The City was often criticized for appearing to fabricate much of its storyline. In one instance, Diane von Fürstenberg workers were reportedly angered that Port "doesn't really work" and was "hardly ever in the office", elaborating that series producers would inhibit normal work operations by not allowing employees to move items in their offices. Freddie Fackelmayer, Port's former love interest, commented that the network "never asked the cast to say or do anything", though the editing that followed portrayed him as a "womanizing jerk".

An additional source of suspicion arose in the second half of the first season, where Palermo allegedly purchased counterfeit accessories on Canal Street for a work assignment; the non-discreet nature of the transaction led to speculation that the scene was staged for the segment. In 2009, Palermo commented that she was "disappointed" by the "villainous" manner in which she was portrayed on the program. She added that she was "super friendly" with Port at work, whereas the series depicted a more strained relationship.

===U.S. television ratings===
The series opening of The City premiered to 1.6 million viewers, significantly less than the 2.6 million viewers attracted by the fourth-season finale of The Hills. The second half of the season premiered with 2 million viewers, a 43% increase from its debut. The remainder of the season maintained an average 1.9 million viewers, with the finale peaking at 2.3 million. Upon the conclusion of the second season in July 2010, rumors were widespread that The City would be cancelled. In October 2010, Port commented that "it doesn't really look like we're doing it anymore", with MTV later adding that the series would not be renewed for a third season.

==Episodes==

| Season | Episodes |  | Originally released |  |
| First released | Last released |
| 1 | 23 | 13 | December 29, 2008 | March 16, 2009 |
| 10 | September 29, 2009 | December 1, 2009 |
| 2 | 12 |  | April 27, 2010 | July 13, 2010 |

==Broadcast history and distribution==
The Citys first season commenced airing on December 29, 2008, one week after the fourth-season finale of The Hills. The series continued to air on Monday evenings until its midseason finale on March 16, 2009, at which point it had aired thirteen episodes. Rather than ordering an official second season, MTV included an additional ten episodes to the first season. The extension premiered on September 29, 2009, following the fifth-season extension premiere of The Hills, where both were moved to the Tuesday night timeslot, and both concluded on December 1, 2009. The second season premiered on April 27, 2010, after the sixth-season premiere of The Hills.

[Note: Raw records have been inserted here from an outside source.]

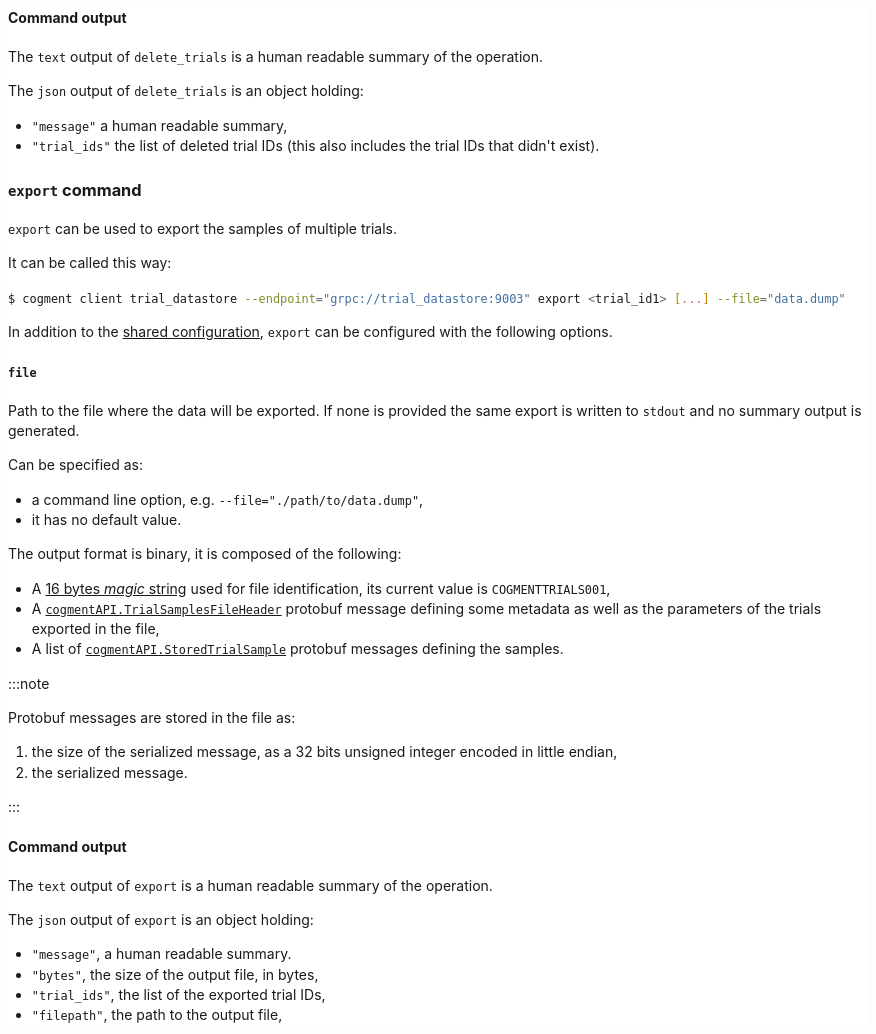 #### Command output

The `text` output of `delete_trials` is a human readable summary of the operation.

The `json` output of `delete_trials` is an object holding:

-   `"message"` a human readable summary,
-   `"trial_ids"` the list of deleted trial IDs (this also includes the trial IDs that didn't exist).

### `export` command

`export` can be used to export the samples of multiple trials.

It can be called this way:

```bash
$ cogment client trial_datastore --endpoint="grpc://trial_datastore:9003" export <trial_id1> [...] --file="data.dump"
```

In addition to the [shared configuration](#shared-configuration), `export` can be configured with the following options.

#### `file`

Path to the file where the data will be exported. If none is provided the same export is written to `stdout` and no summary output is generated.

Can be specified as:

-   a command line option, e.g. `--file="./path/to/data.dump"`,
-   it has no default value.

The output format is binary, it is composed of the following:

-   A [16 bytes _magic_ string](https://en.wikipedia.org/wiki/File_format#Magic_number) used for file identification, its current value is `COGMENTTRIALS001`,
-   A [`cogmentAPI.TrialSamplesFileHeader`](../grpc.md#trialsamplesfileheader) protobuf message defining some metadata as well as the parameters of the trials exported in the file,
-   A list of [`cogmentAPI.StoredTrialSample`](../grpc.md#storedtrialsample) protobuf messages defining the samples.

:::note

Protobuf messages are stored in the file as:

1. the size of the serialized message, as a 32 bits unsigned integer encoded in little endian,
2. the serialized message.

:::

#### Command output

The `text` output of `export` is a human readable summary of the operation.

The `json` output of `export` is an object holding:

-   `"message"`, a human readable summary.
-   `"bytes"`, the size of the output file, in bytes,
-   `"trial_ids"`, the list of the exported trial IDs,
-   `"filepath"`, the path to the output file,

Both programs held the Tuesday evening timeslot; both concluded after twelve episodes on July 13, 2010.

The City episodes aired regularly on MTV in the United States. All episodes are approximately thirty minutes, and were broadcast in standard definition. The series' episodes are also available for download at the iTunes Store. Episodes were previously available for viewing through the official MTV website, though they have since become unavailable since the series' conclusion. Since its debut, Paramount Pictures has released both seasons of The City onto DVD, to regions 1, 2, and 4. Each product includes all episodes of the respective season, in addition to deleted scenes and interviews of series personnel.